◆ **Stored data entries**
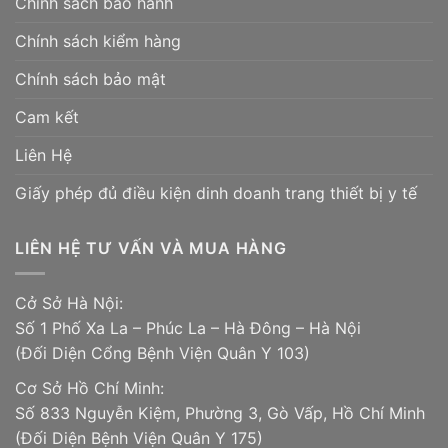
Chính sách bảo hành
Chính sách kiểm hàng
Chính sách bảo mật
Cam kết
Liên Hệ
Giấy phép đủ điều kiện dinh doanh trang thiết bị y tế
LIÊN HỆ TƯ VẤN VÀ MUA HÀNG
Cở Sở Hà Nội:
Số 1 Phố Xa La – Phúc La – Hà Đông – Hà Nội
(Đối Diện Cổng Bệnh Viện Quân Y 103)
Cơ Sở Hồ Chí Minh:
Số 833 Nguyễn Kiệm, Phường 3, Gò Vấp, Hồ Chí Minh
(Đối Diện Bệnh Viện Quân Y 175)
---
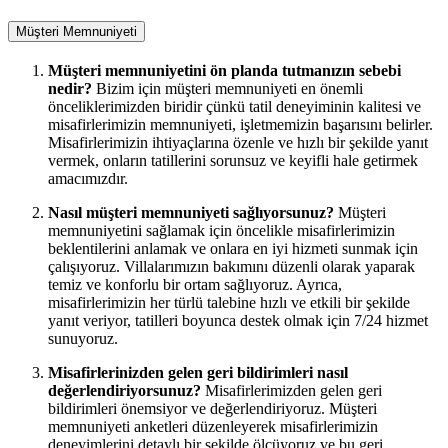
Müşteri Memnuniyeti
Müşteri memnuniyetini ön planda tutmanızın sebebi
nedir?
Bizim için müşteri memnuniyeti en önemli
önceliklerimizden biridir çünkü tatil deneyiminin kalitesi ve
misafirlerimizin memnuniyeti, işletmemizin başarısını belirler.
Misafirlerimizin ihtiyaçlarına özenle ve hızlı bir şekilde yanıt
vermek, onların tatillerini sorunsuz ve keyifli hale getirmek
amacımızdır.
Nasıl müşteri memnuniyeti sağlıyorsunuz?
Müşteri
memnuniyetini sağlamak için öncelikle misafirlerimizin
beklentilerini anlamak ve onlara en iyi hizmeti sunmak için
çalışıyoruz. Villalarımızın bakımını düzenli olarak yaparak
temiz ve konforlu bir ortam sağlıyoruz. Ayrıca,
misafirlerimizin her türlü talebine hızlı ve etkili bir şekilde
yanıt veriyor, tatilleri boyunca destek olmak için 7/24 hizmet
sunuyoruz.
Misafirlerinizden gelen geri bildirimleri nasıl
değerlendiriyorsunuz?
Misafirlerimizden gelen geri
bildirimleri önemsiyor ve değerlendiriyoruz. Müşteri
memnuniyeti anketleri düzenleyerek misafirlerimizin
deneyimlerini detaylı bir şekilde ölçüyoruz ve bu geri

◆ **EXERCISE BRIEF**
Could you return exactly the lines above from the line with "misafirlerimizin her türlü" to the line with "deneyimlerini detaylı bir", both included, and nothing else?

◆ **RESPONSE TO THE TASK**
misafirlerimizin her türlü talebine hızlı ve etkili bir şekilde
yanıt veriyor, tatilleri boyunca destek olmak için 7/24 hizmet
sunuyoruz.
Misafirlerinizden gelen geri bildirimleri nasıl
değerlendiriyorsunuz?
Misafirlerimizden gelen geri
bildirimleri önemsiyor ve değerlendiriyoruz. Müşteri
memnuniyeti anketleri düzenleyerek misafirlerimizin
deneyimlerini detaylı bir şekilde ölçüyoruz ve bu geri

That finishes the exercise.